23 Sep 2020 3 min read Finance & Banking Alert Article

In this article, the scope of the ceded right is explored. In a cession in security, the dominium or reversionary interest in the principal debt remains vested in the cedent, who transfers by cession its right of action in that principal debt to the cessionary. A right of action is the legal standing to collect the principal debt. In that context, how widely should the cession in security be scoped? A practice has evolved where lawyers, after describing specific ceded rights in cession agreements, include generic descriptions of the cedent’s rights that are also pledged and ceded in security, by using descriptions such as the cedent pledges and cedes in securitatem debiti ‘all the cedent’s right, title and interest in and to the ceded rights’. Consideration is given to what such generic descriptions might mean and whether it poses any risks to the parties. For example, are all the rights thereby ceded, are fruits of the ceded rights and future rights thereby ceded in security? Much depends on what the parties intended the cession in security to cover. Differing intentions as to the scope of the cession in security could result in litigation.

In Coopers & Lybrand and Others v Bryant 1995 (3) SA 761 (A) the Appellate Division (as it then was) dealt with whether the respondent’s personal damages claim against a third party formed part of rights that were ceded in security to a bank, and was therefore excluded from the claim under which the respondent sought to recover damages. Mr Bryant (respondent), ceded in securitatem debiti all his rights, title and interest to all his book debts, other debts and claims of whatsoever nature, present and future, to the Standard Bank of South Africa Limited (SBSA), as security to repay amounts drawn down under banking facilities made available to him. Unrelated to the cession, he sued his accountants and auditors for damages arising from his reliance on their professional advice that a proposed business venture was financially sound. The accountants contended that the aforesaid cession in security to SBSA divested Mr Bryant of the locus standi to institute the action against them. This resulted in a dispute as to whether the cession in security included his personal claims against his accountants for breach of contract.

The court analysed whether the deed of cession of the book debts was wide enough to include Mr Bryant’s damages claim against his accountants. Applying the principles then applicable to contract interpretation (which principles are beyond the scope of this article), the Appellate Division held that the expression ‘book debts’ undoubtedly referred to the respondent’s trading debts and not his private debts. The parties had intended a cession in security of the respondent’s business’s book debts. His claim against his accountants was a personal claim not covered by the terms of the deed of cession. Accordingly, the respondent had locus standi to institute the claim against his accountants. The issue in Coopers arose from the fact that Mr Bryant conducted business in his personal capacity, and not through a company. The distinction between his business’s book debts and his personal claims therefore had be made.

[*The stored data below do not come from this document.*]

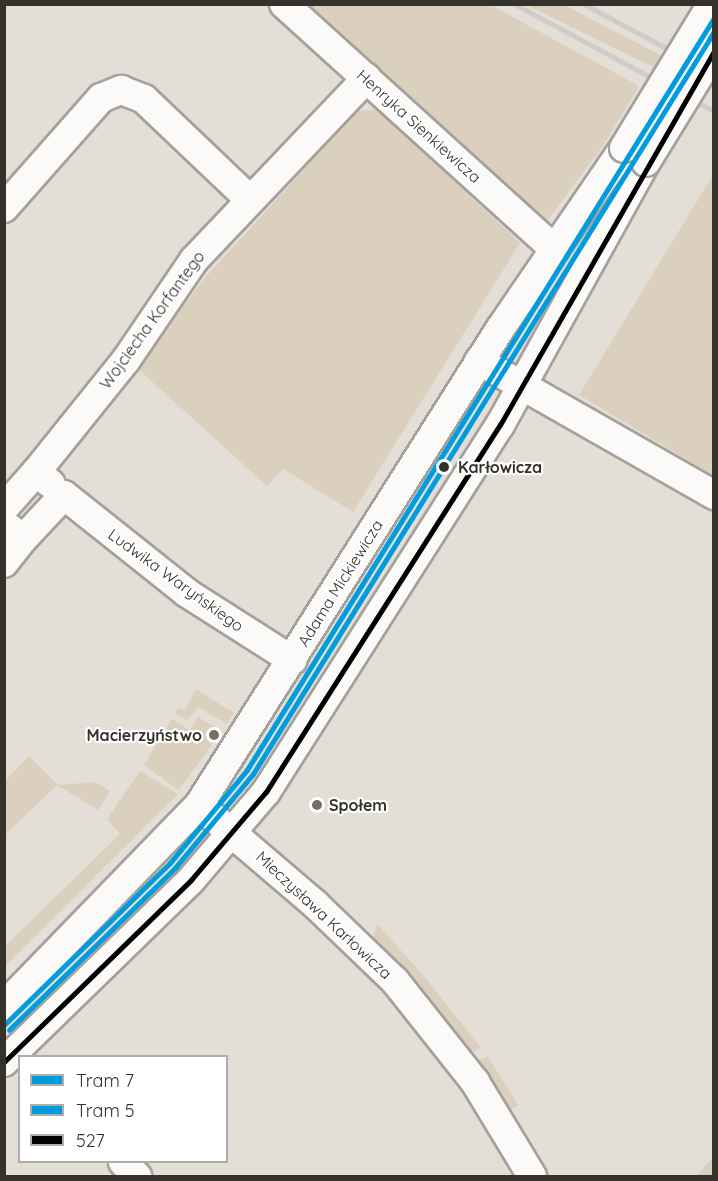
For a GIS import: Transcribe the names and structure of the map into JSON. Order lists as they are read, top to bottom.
{
  "streets": {
    "street": [
      "Henryka Sienkiewicza",
      "Wojciecha Korfantego",
      "Ludwika Waryńskiego",
      "Adama Mickiewicza",
      "Mieczysława Karłowicza"
    ]
  },
  "crossings": [
    ["Henryka Sienkiewicza", "Wojciecha Korfantego"],
    ["Henryka Sienkiewicza", "Adama Mickiewicza"],
    ["Wojciecha Korfantego", "Ludwika Waryńskiego"],
    ["Ludwika Waryńskiego", "Adama Mickiewicza"],
    ["Adama Mickiewicza", "Mieczysława Karłowicza"]
  ],
  "places": ["Karłowicza", "Macierzyństwo", "Społem"],
  "lines": ["tram line 7", "tram line 5", "transit line 527"],
  "legend": ["Tram 7", "Tram 5", "527"]
}
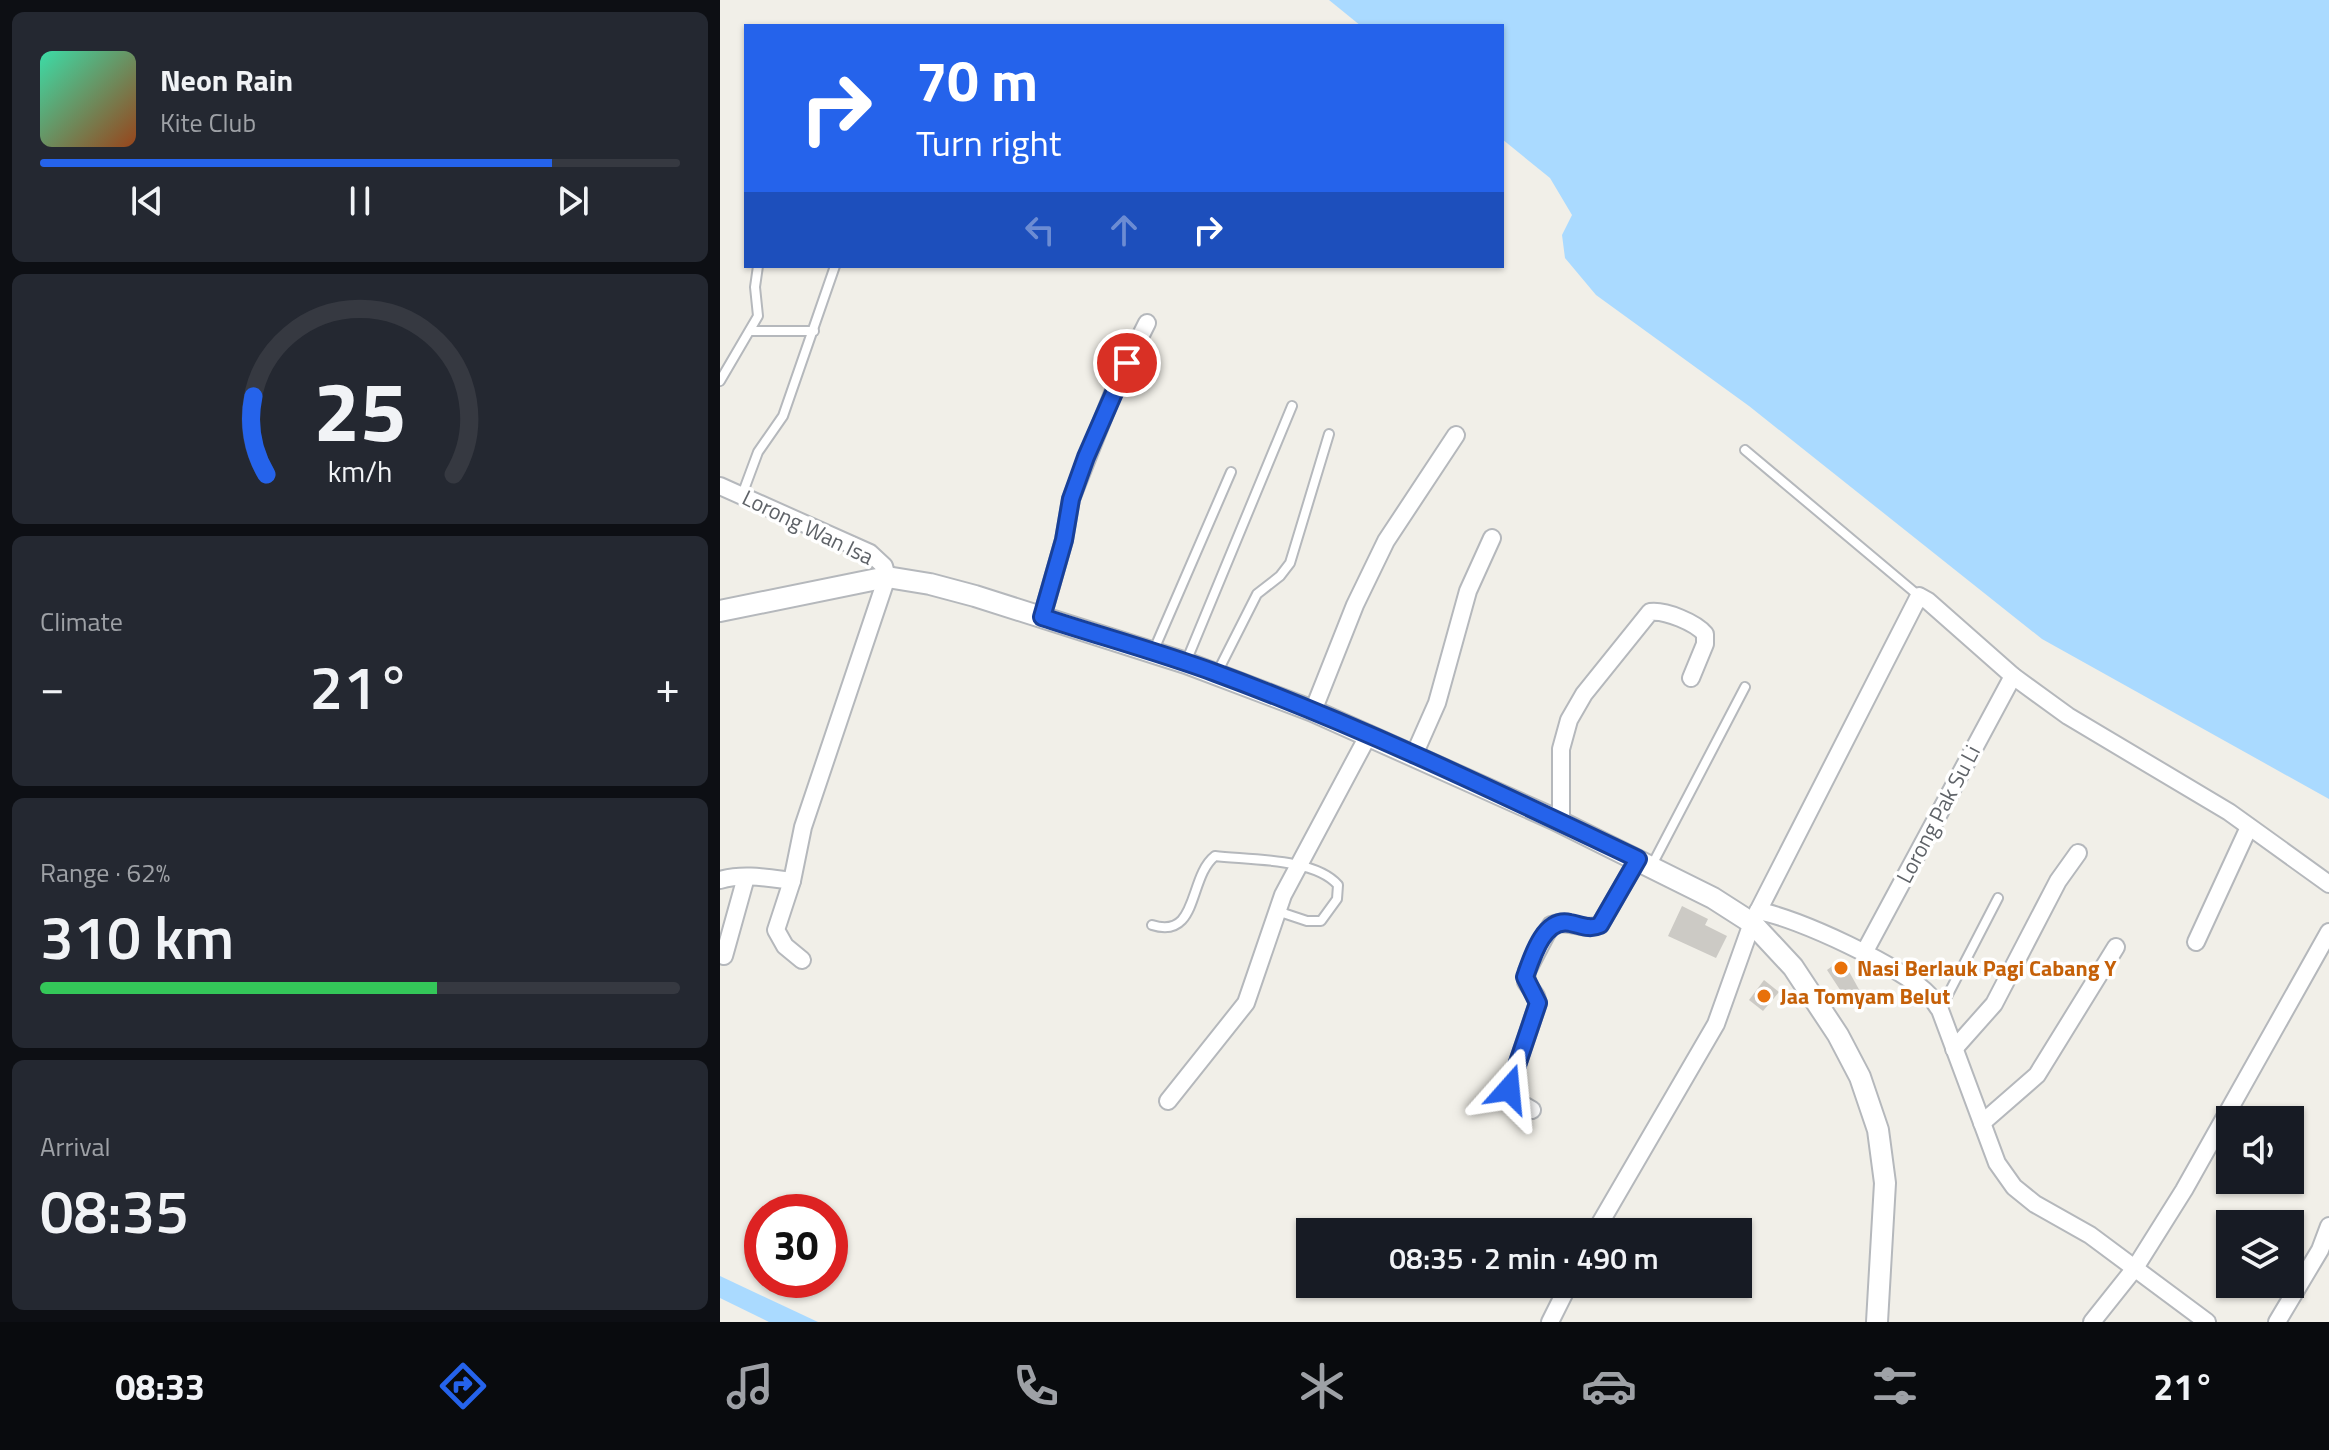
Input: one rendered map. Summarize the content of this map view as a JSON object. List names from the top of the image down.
{
  "streets": {
    "street": ["Lorong Wan Isa", "Lorong Pak Su Li"]
  },
  "places": ["Nasi Berlauk Pagi Cabang Y", "Jaa Tomyam Belut"],
  "page": {
    "turn": ["70 m", "Turn right"],
    "song": ["Neon Rain", "Kite Club"],
    "tile": [
      "Climate",
      ["Range · 62%", "310 km"],
      ["Arrival", "08:35"]
    ],
    "heat": ["−", "21°", "+"],
    "limit": "30",
    "trip": "08:35 · 2 min · 490 m",
    "tabs": ["08:33", "21°"],
    "gauge": ["25", "km/h"]
  }
}
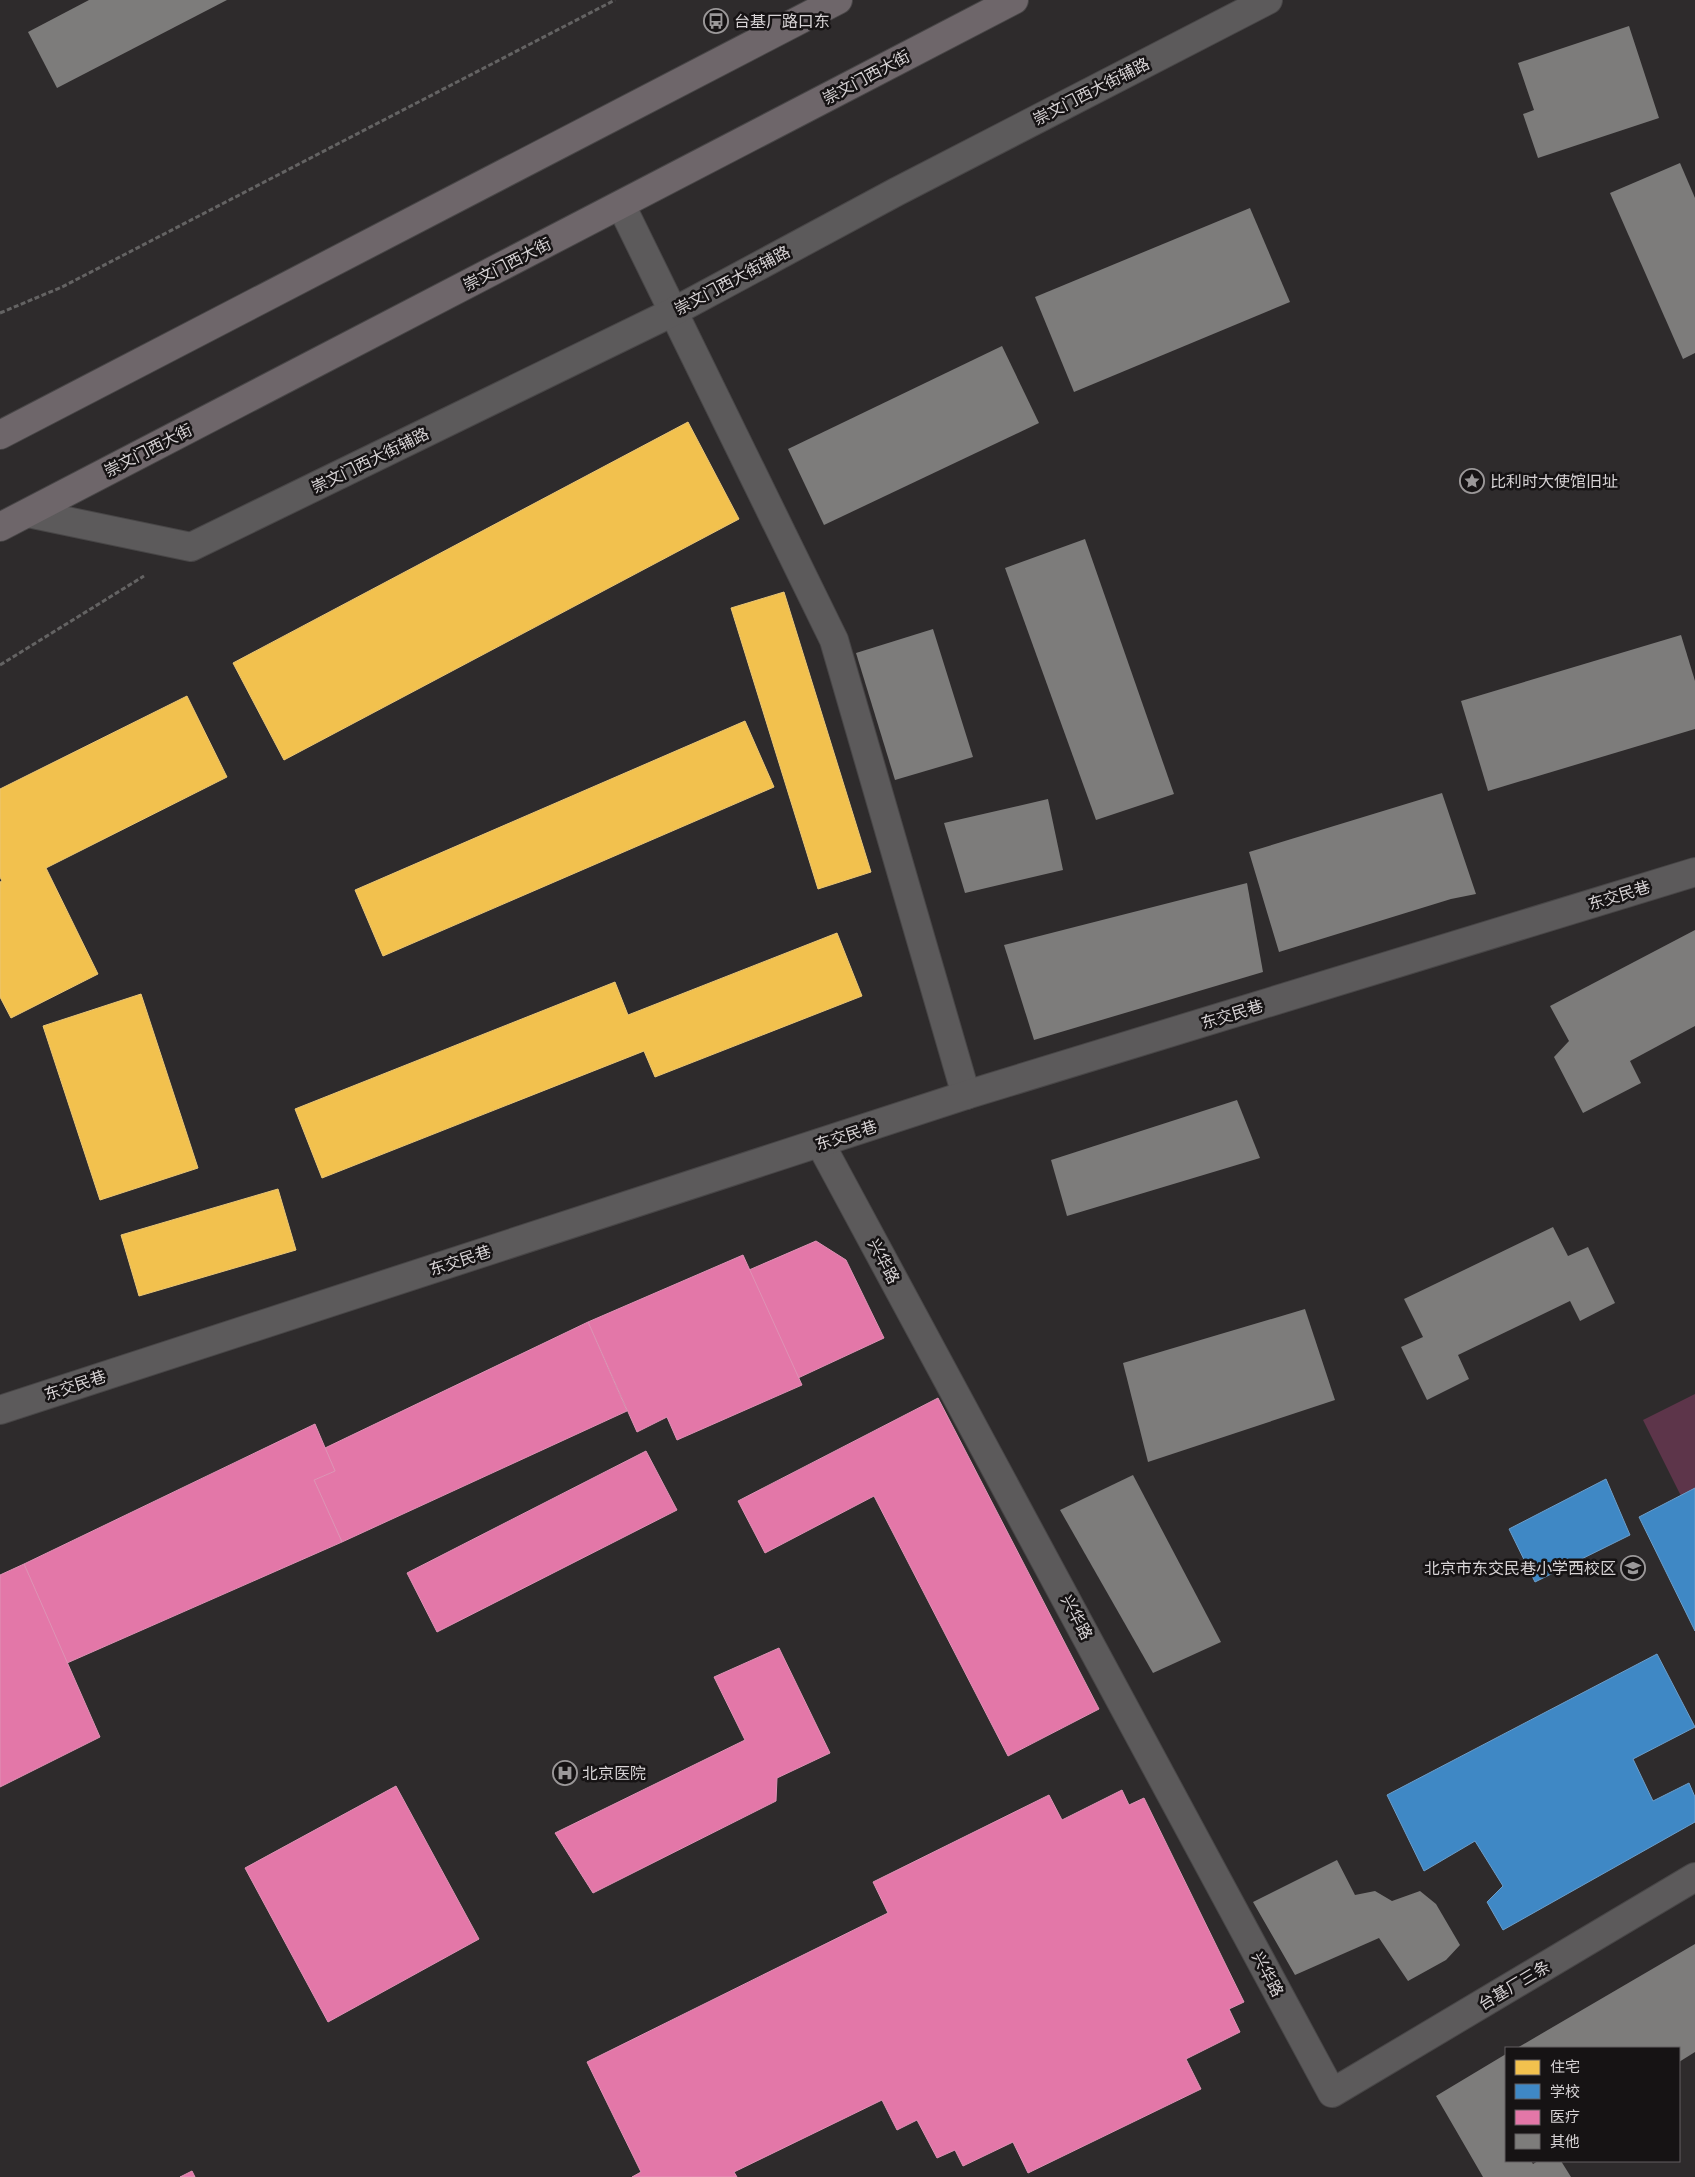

The broader issue is that the parties to a cession in security should apply their minds to its scope, and not routinely include generic descriptions that the cedent pledges and cedes in securitatem debitiall the cedent’s right, title and interest in and to the ceded rights’ in the cession unless they truly intend it to serve as security. If so, the parties should agree on what those rights are, or the classes of rights, that are thereby ceded. A lender (as cessionary) seeking to enforce its security rights due to a borrower’s failure to repay a loan, would not want its enforcement action to be thwarted with a defence by the borrower (as cedent) that the purported security rights were excluded from the cession in security. Often, such a possible defence tempts the lender’s lawyers to cast the net wide by including the generic descriptions aforesaid. Yet, leaving aside the outcome that contract law interpretation principles may have on such a dispute, therein lies the risk.